I don't mean to go into full fanboy mode but some of this needs to be addressed.

I love both Witcher 3 and Horizon, for the record.
There's tons of weapons, but it's a lot of "here's the same one with one of its 5 stats better by 8%". Not even to mention the random garbage swords drops from random grunts. Why would they even make them lootable.
This isn't a loot game in the sense of like Diablo or Destiny. You're not checking every dead body and chest for the chance to find an awesome piece of gear, you're looting to get the money and mats to craft the awesome gear.
There's a fuckton of loot, but most of it is utterly useless. You quickly reach the point where you won't even bother looting stuff, because in 99% of cases it's some useless piece of kitchenware or whatever.

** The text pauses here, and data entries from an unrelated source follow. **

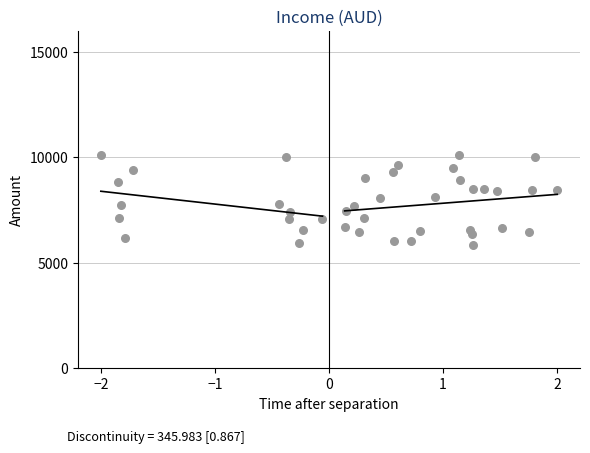

What is the range of X values (max minus min)?

4.0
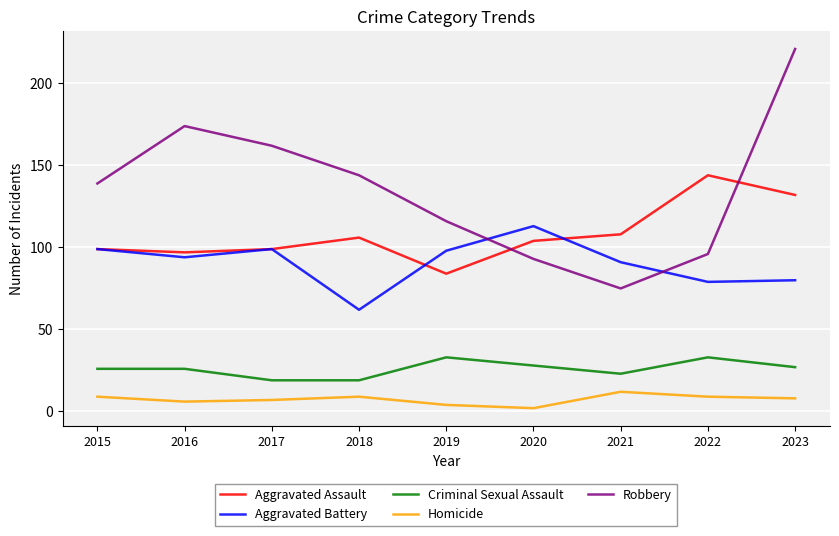

Rank the series by their maximum value, from lowest to highest.

Homicide, Criminal Sexual Assault, Aggravated Battery, Aggravated Assault, Robbery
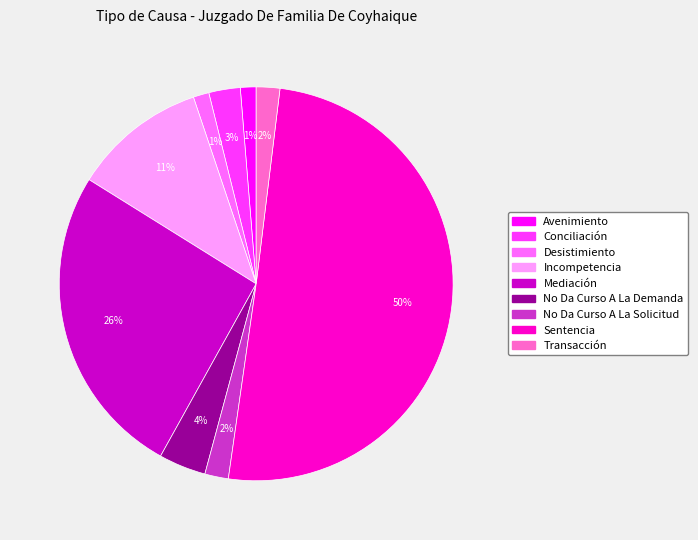

To the nearest percent, what portion does Mediación represent?

26%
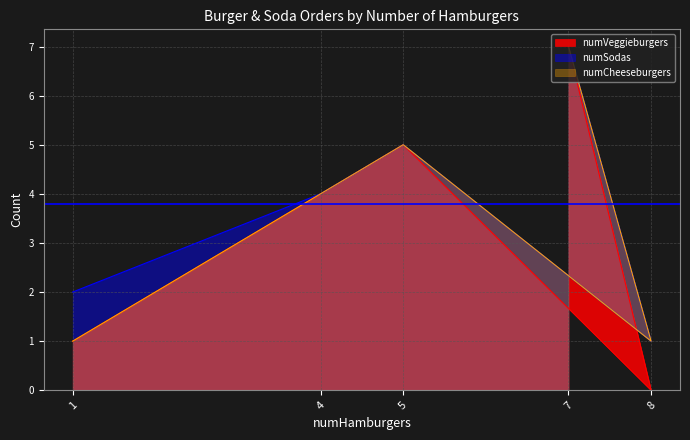

List the labels in order of numCheeseburgers value, largest first.

7, 5, 4, 1, 8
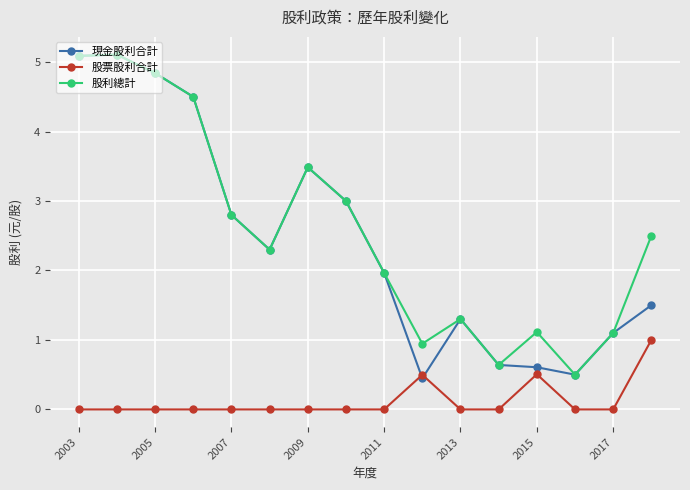

Is this an area chart (filled region under the line)?

No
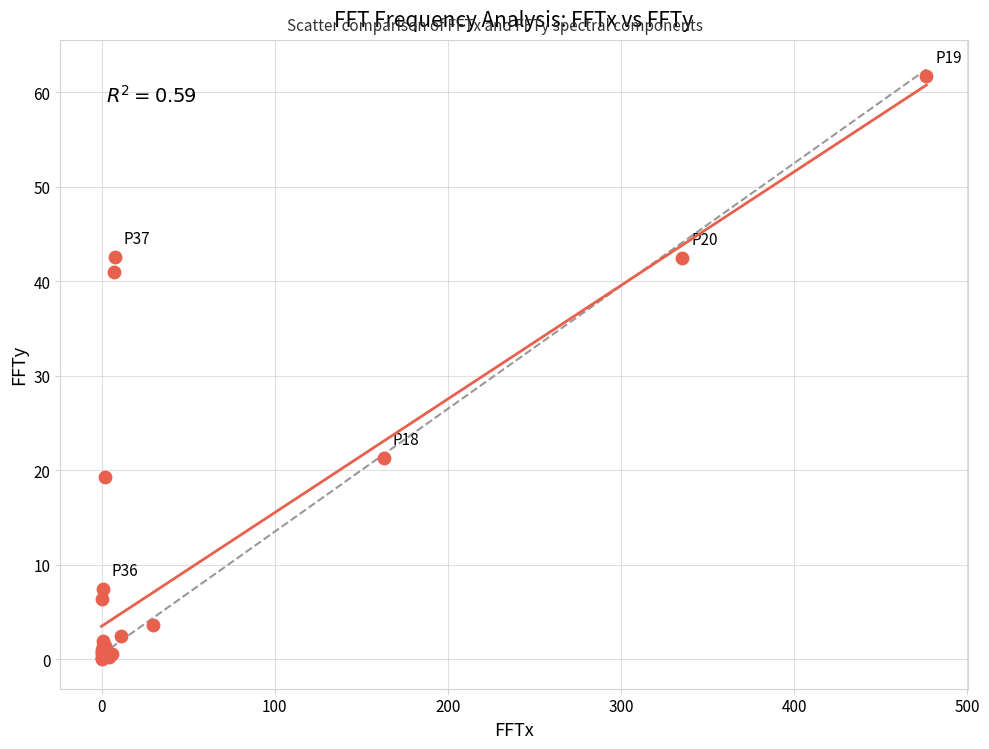

What Y value in the scatter plot is closest to 30?

21.3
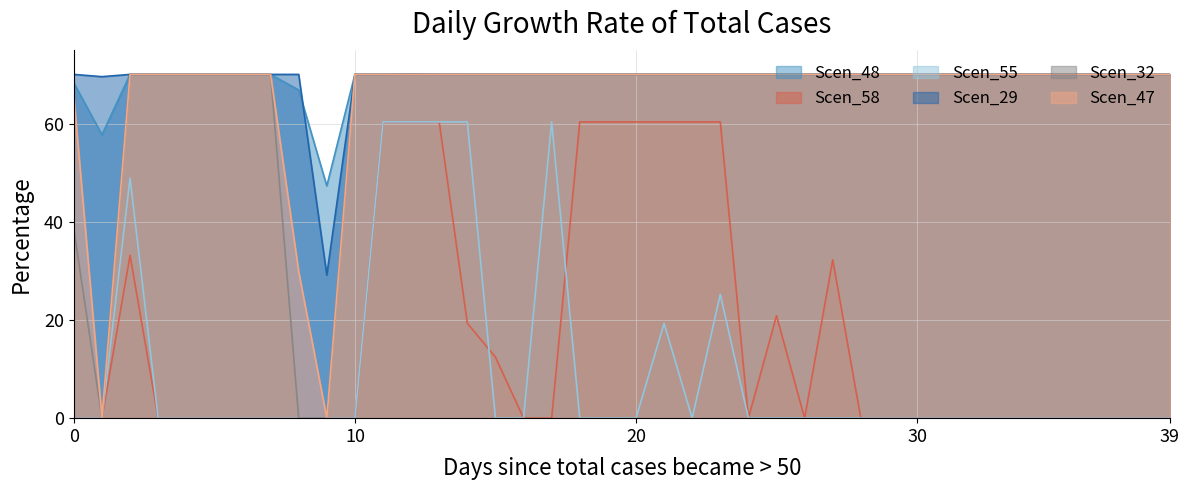

At which category is the sum across all series the highest?

12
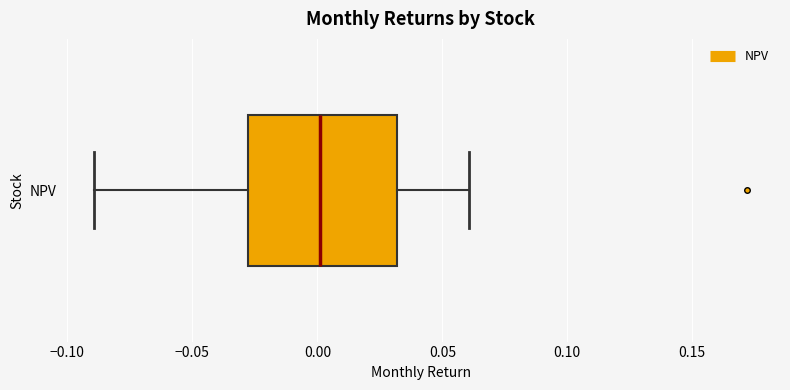

Transcribe this box plot: give where the median line is, the range the box spans, and where the two whiskers end, as read against the x-axis. The values are not printed on the chart, so give them approximately, as read against the axis.

median 0.00, box -0.03 to 0.03, whiskers -0.09 to 0.06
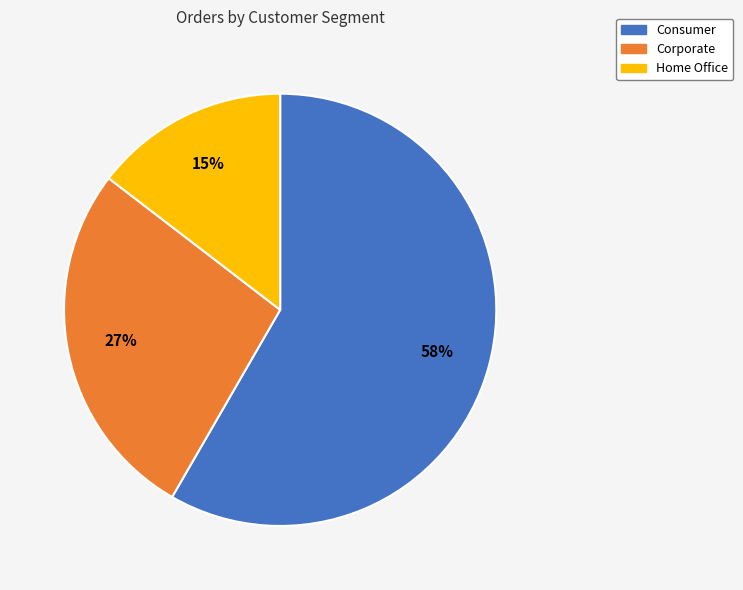

Which slice is the smallest?

Home Office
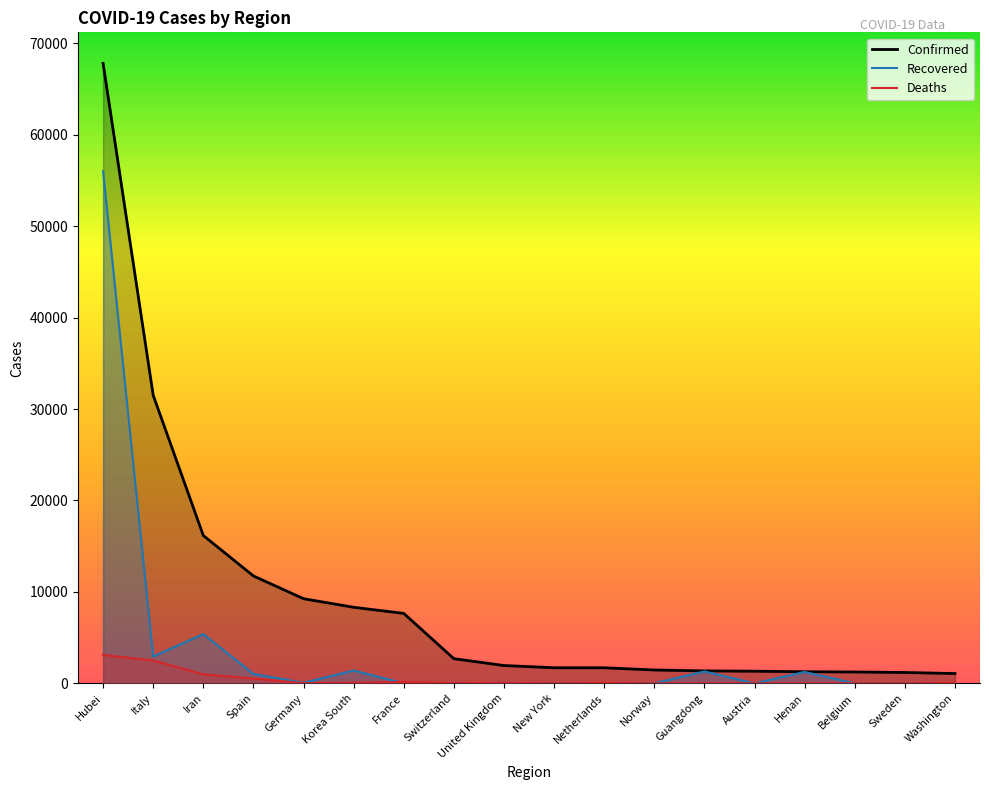

Where does the Deaths series first go above 43?

Hubei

Why would you stop looting? It's free money and materials. The mats are probably the most important part because the ingots/leather/monster parts allow one to craft the Witcher sets. The Witcher sets are the actual stuff you should be wearing and there is a set to accommodate every general build. There isn't an excuse to be wearing garbage or using basic swords. (6 different sets with the DLC between Cat, Bear, Griffin, Wolf, Viper and Manticore, you can jump from one set to the next as you level up). Every time I've watched a Let's Play and they're wearing some multicolored burlap sack and they're crying about the "shitty loot" I want to rip my hair out.
There's tons of sidequests, but they fall into a handful of extremely repetitive categories.
Witcher's strength is in the writing, characters and worldbuilding. If you're not invested into those, you're missing out on what makes the game great.
The sidequests and Hunts are basically the "monster of the week" episodes of a TV series. If you really expected each sidequest to provide a new
gameplay experience I think you have some skewed expectations of what the game is. They're providing another peak into the lives and people of this very deep and fleshed out (relative to most video games, anyway) universe.
There's the occasional cool environment, but most of it looks the same.
It's pretty clear what the intention was here. They wanted to create a "real", lived in place and they succeeded in a way no other open-world game ever has IMO. To a point they needed to be stick to their source material and the world established in from the books and previous games. There was never going to be a lava level and a ice level and sky level or super videogamey locales. The Northern Realms is an established location with its own history and the story being told primarily takes place during a certain time of year.
It would be like creating a Game of Thrones game based around just King's Landing and the surrounding countryside and being disappointed there is not desert, jungle or ice areas.
Horizon had the benefit of 1) being a new IP and 2) the area the game takes place in is super condensed geographically in relation to the real life equivalent. It allowed for a bunch of different biomes and terrain which really wouldn't have been possible given the size of the area being portrayed. Plus (
HORIZON ZERO DAWN SPOILERS)
spoiler (click to show/hide)
There aren't tropical rainforests in Southwest United States.

The sci fi setting allowed them to play around with that kind of stuff and diversify the play areas.